Tuesday, 07 July 2009

  • What Fanfiction Has Done for Me

    Yeah, I'm one of those people. One of those crazy, rabid fangirls who can't leave well enough alone and has to, upon seeing a movie, book, TV show, newspaper clipping (okay, maybe not that) that catches her fancy, go and write a story about it of her own.

    You're right, you do have to be obsessed with a fandom to write any fanfiction worth reading. You're right, you need to know the characters in and out. And you're right, you pretty much have to have no life. But let me tell you this: my writing would not be the same without fanfiction.

    Fanfiction.net is where I post my stories, which are mostly Harry Potter stories, with one just added pertaining to the scifi miniseries, Tin Man. When I first started posting, nearly no one had read anything original that I'd written, and when they did, all I got back was how awesome it was. I was twelve years old - it was not awesome. For a twelve year old, maybe, but certainly not professional quality.

    On the internet, nobody knows what age you are. Nobody knows your background. All they know is what you put in front of them - and what I put in front of them were some truly dreadful stories. And people, bless their hearts whoever they are, told me so. The nice ones told me how to improve and the mean ones told me to go die in a pit (joke's on them, I'm already in a pit), but either way, I realized that something was wrong with the way I was writing.

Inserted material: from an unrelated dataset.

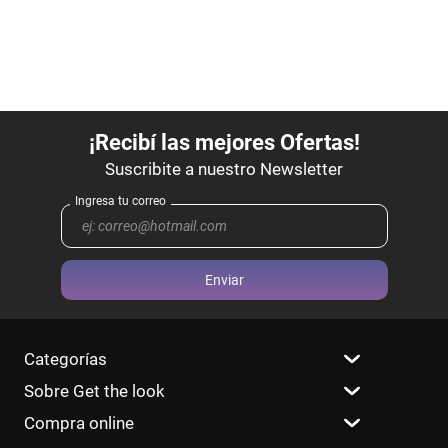
Enviar
Categorías
Sobre Get the look
Compra online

    And lo and behold, I started to improve.

    With stories that came completely out of my own head, I was too embarrassed to show them to anyone I knew. Fanfiction.net's sister site, Fictionpress, doesn't get a lot of reviews per story, so even the few I posted there didn't get me a lot of feedback. Fanfiction was my one way to be told what I was doing wrong and how to fix it.

    Without fanfiction, I wouldn't be as good a writer as I am now. I realize it's a super nerdy passtime, but honestly, I still have a lot to learn about writing. I will never publish any of the fanfiction stories I've written (copyright infringement, anyone?) and I will never be recognized for them beyond my screenname, but it's an outlet. Fanfiction is a writing excercise. You get used to keeping people in character, to knowing the inside and out of other people's stories, so you can know the inside and out of your own.

    That, and I get to bend other people's characters to my evil whim. Muahaha! ... Eh-hem. Anyway.

    My writing wouldn't be what it is right now without someone on fanfiction.net telling me that I wasn't up to snuff, and though those stories, those stepping stones, won't ever have any literary merit of their own, they've helped build someone who (arguably) knows what she's doing. At least, a little bit more than she did when she was twelve.